Trump, in fact, went to the extent of saying during the interview that the US too had supplied weapons to the Taliban in Afghanistan when they were fighting Russia. "Well, we supplied weapons when they were fighting Russia, too. The Taliban, in Afghanistan… I'm just saying, we did that, too." The Taliban group was formed in the early 1990s by Afghan mujahideen, or Islamic guerilla fighters, who had fought the Soviet occupation of Afghanistan (1979–89) with the covert support of the CIA and Pakistani intelligence body Inter Services Intelligence.
On June 26, the New York Times came up with a report that Russia covertly offered money to the Taliban for killing American troops and the intelligence had been included in a presidential daily briefing in February.

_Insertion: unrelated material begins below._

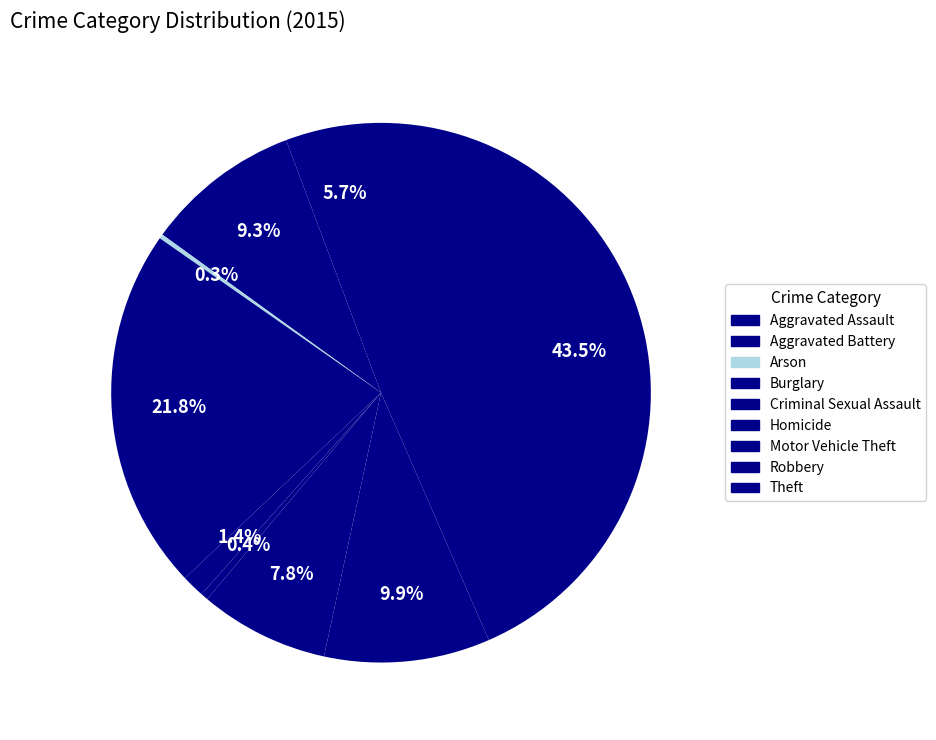

Does Aggravated Assault account for over 50% of the chart?

No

White House officials have said time and again that the bounty intelligence has not been "verified". Officials earlier told the Beast that intelligence and national security officials were not in agreement over the intelligence and the methods that were used to gather it.

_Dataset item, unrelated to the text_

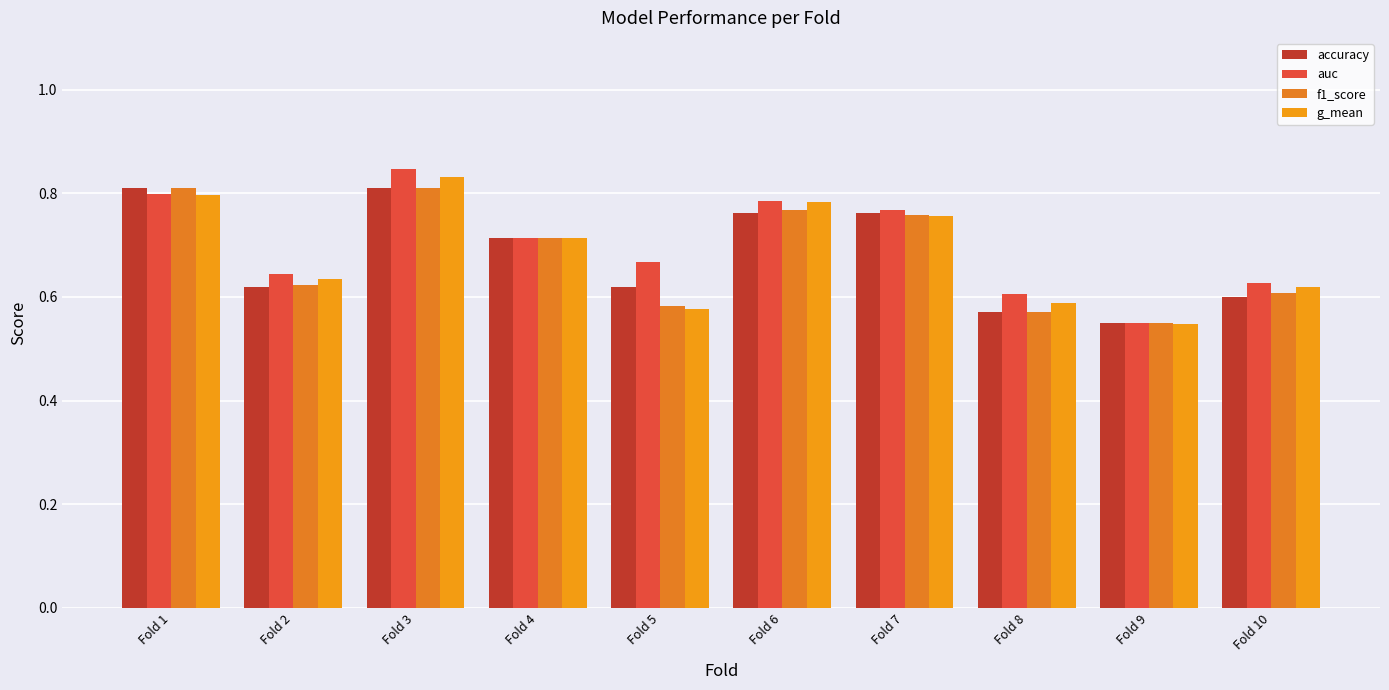

How many bars are there in total?

40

Taliban says Russia has been paying them since 2014
Several top officials, including Defense Secretary Mark Esper and General Mark Milley, have publicly contested the intelligence reports. In a congressional hearing held on July 9, Esper said the US did not have any proof that the Russian offerings were linked to killing of Americans. This came despite a report citing a top Taliban source admitting that Russian intelligence has been paying the Taliban for attacking American and Islamic State forces in Afghanistan since 2014. Barack Obama was the president of the US then.
Despite the Trump administration's defense on the matter, the warnings issued to the Russians highlight how seriously officials in the Trump administration responded to the reports on the bounties. The Beast, however, said it is not clear as to to what extent Trump was briefed about the warnings.
Secretary of State Mike Pompeo said in a recent interview to Fox News that the US would "respond to any threat, whether that's Iranians using the Taliban or the Russians" and that "the Russians have been providing weapons to the Taliban for an awful lot of years" but when the Beast tried for responses from the White House, National Security Council and even the state department, it got no response.